◆ Work order ◆
Within the following material, tally each line that contains the string "Wednesday". Give the tally only.
--
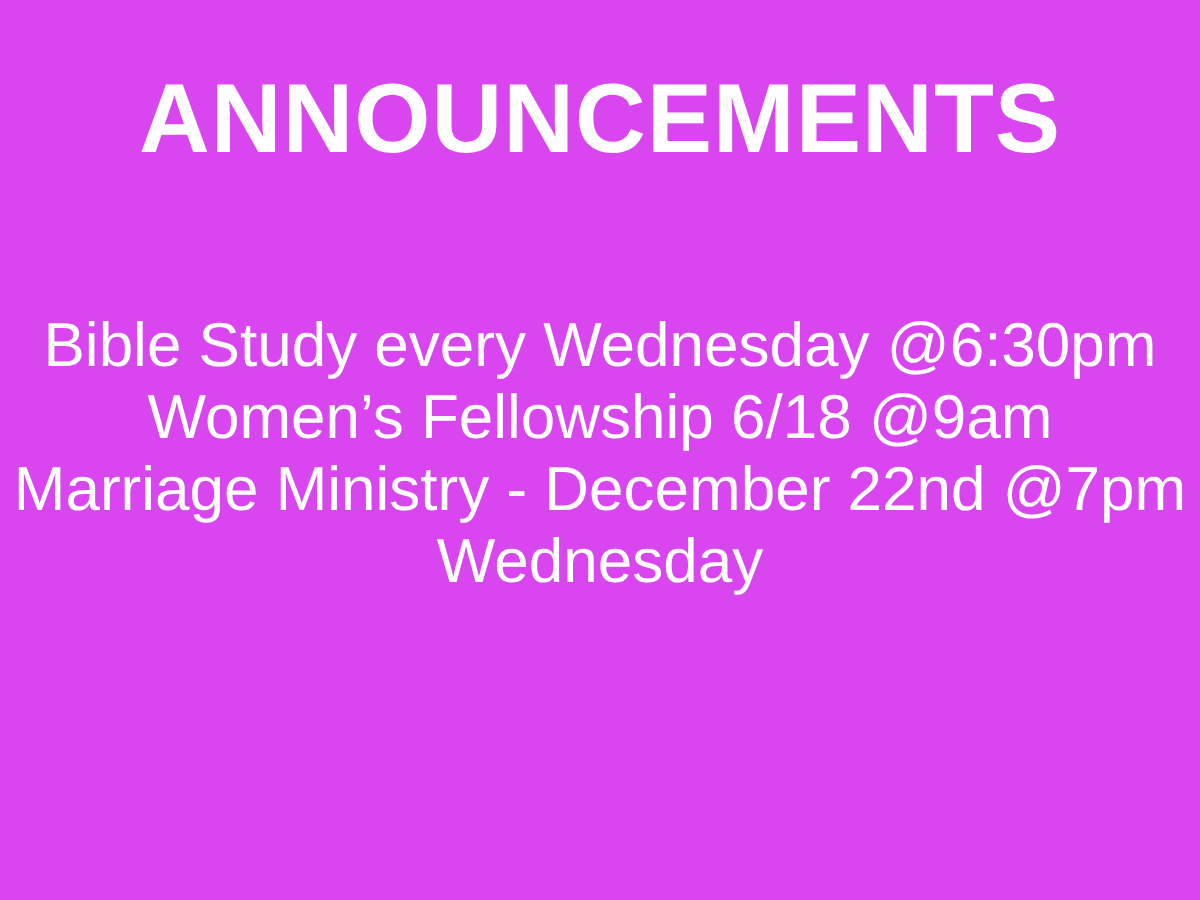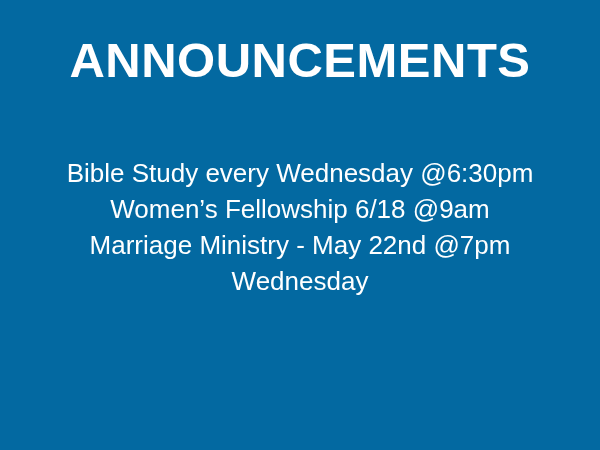--- a/index.html
+++ b/index.html
@@ -11,21 +11,21 @@
     width: 600px;
     height: 450px;
     overflow: hidden;
     font-family: "Liberation Sans", sans-serif;
   }
 
   .slide {
     position: relative;
     width: 600px;
     height: 450px;
-    background: #0369a1;
+    background: #d946ef;
     box-sizing: border-box;
   }
 
   .slide-title {
     position: absolute;
     top: 30px;
     left: 0;
     width: 600px;
     text-align: center;
     color: #ffffff;
@@ -39,38 +39,38 @@
 
   .announcement-list {
     position: absolute;
     top: 155px;
     left: 0;
     width: 600px;
     text-align: center;
     color: #ffffff;
     font-family: "Liberation Sans", sans-serif;
     font-weight: normal;
-    font-size: 26px;
+    font-size: 31px;
     line-height: 36px;
     letter-spacing: 0px;
   }
 
   .announcement-line {
     display: block;
     white-space: nowrap;
     color: #ffffff;
   }
 </style>
 </head>
 <body>
 
 <div class="slide">
 
   <div class="slide-title">ANNOUNCEMENTS</div>
 
   <div class="announcement-list">
     <span class="announcement-line">Bible Study every Wednesday @6:30pm</span>
     <span class="announcement-line">Women’s Fellowship 6/18 @9am</span>
-    <span class="announcement-line">Marriage Ministry - May 22nd @7pm</span>
+    <span class="announcement-line">Marriage Ministry - December 22nd @7pm</span>
     <span class="announcement-line">Wednesday</span>
   </div>
 
 </div>
 
 </body></html>

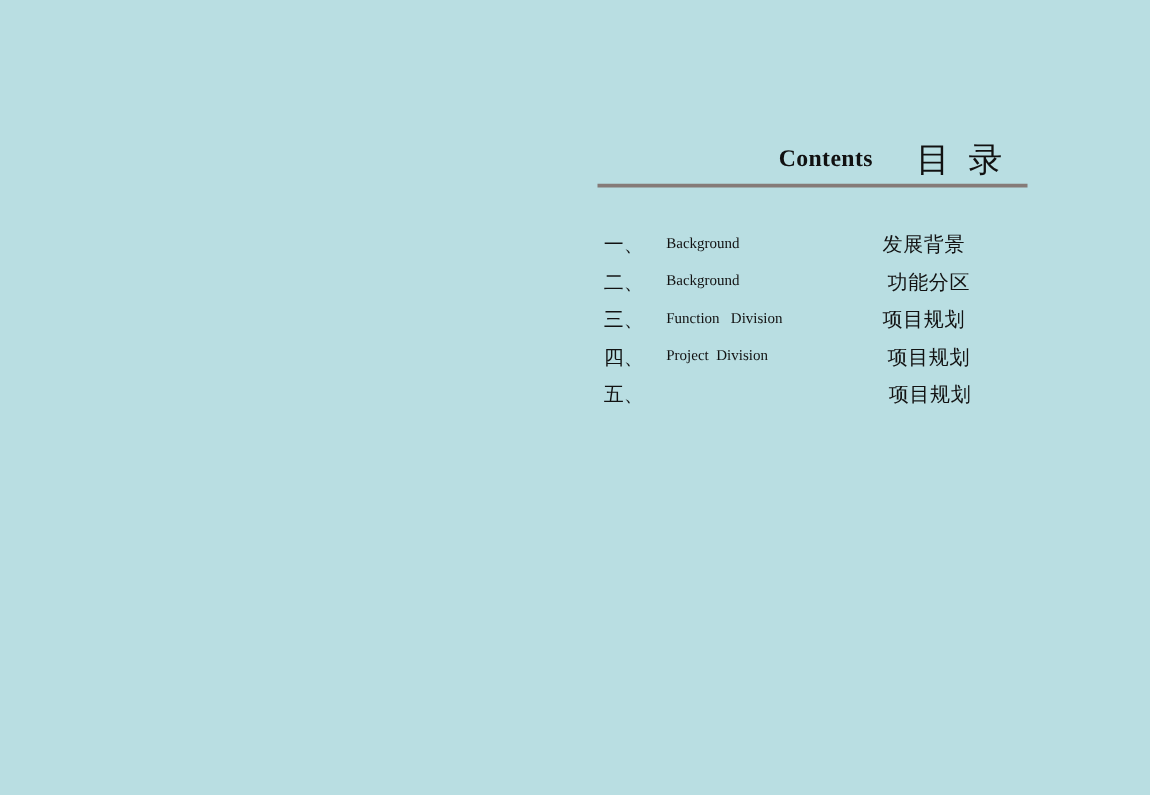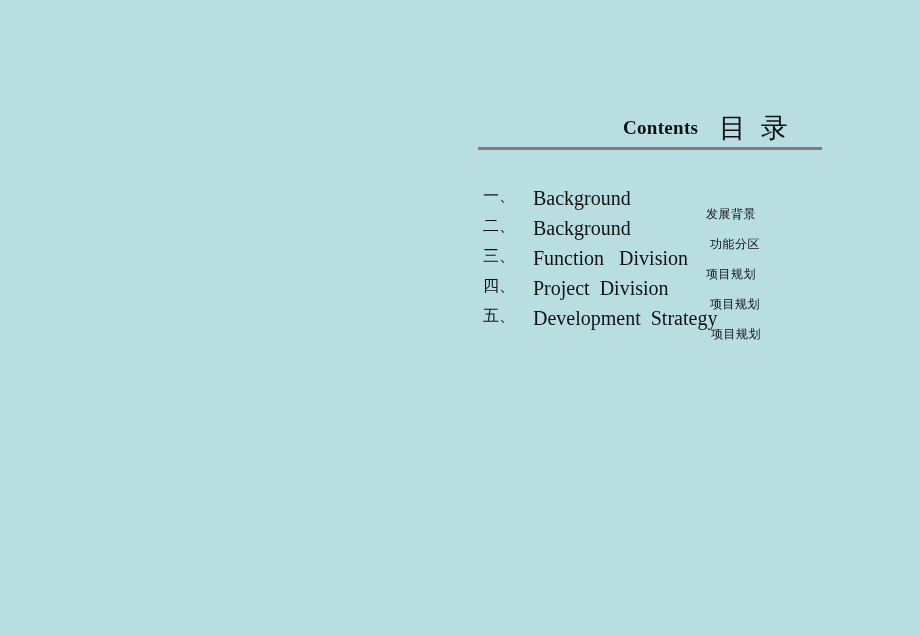--- a/index.html
+++ b/index.html
@@ -36,21 +36,21 @@
     top: 5px;
     font-size: 19px;
     font-weight: bold;
     color: #111111;
     letter-spacing: 0.3px;
     white-space: nowrap;
     font-family: Liberation Serif, serif;
   }
   #mulu-title {
     position: absolute;
-    left: 241px;
+    left: 255px;
     top: -2px;
     font-size: 27px;
     font-weight: normal;
     color: #111111;
     letter-spacing: 4px;
     white-space: nowrap;
   }
   #heading-divider {
     position: absolute;
     left: 478px;
@@ -77,32 +77,31 @@
     top: 0;
     font-size: 16px;
     color: #121212;
     white-space: nowrap;
     letter-spacing: 0px;
   }
   .toc-en {
     position: absolute;
     left: 55px;
     top: 1px;
-    font-size: 20px;
+    font-size: 12px;
     color: #121212;
     white-space: pre;
   }
   .toc-cn {
     position: absolute;
     top: 0px;
-    font-size: 12px;
+    font-size: 16px;
     color: #121212;
     white-space: nowrap;
     letter-spacing: 0.5px;
-    margin-top: 20px;
   }
   
   #toc-row-0 .toc-cn { left: 228px; }
   #toc-row-1 .toc-cn { left: 232px; }
   #toc-row-2 .toc-cn { left: 228px; }
   #toc-row-3 .toc-cn { left: 232px; }
   #toc-row-4 .toc-cn { left: 233px; }
 </style>
 </head>
 <body>
@@ -139,18 +138,17 @@
     </div>
 
     <div class="toc-row" id="toc-row-3">
       <span class="toc-index">四、</span>
       <span class="toc-en">Project  Division</span>
       <span class="toc-cn">项目规划</span>
     </div>
 
     <div class="toc-row" id="toc-row-4">
       <span class="toc-index">五、</span>
-      <span class="toc-en">Development  Strategy</span>
       <span class="toc-cn">项目规划</span>
     </div>
 
   </div>
 </div>
 
 </body></html>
--
◆ Your response ◆
2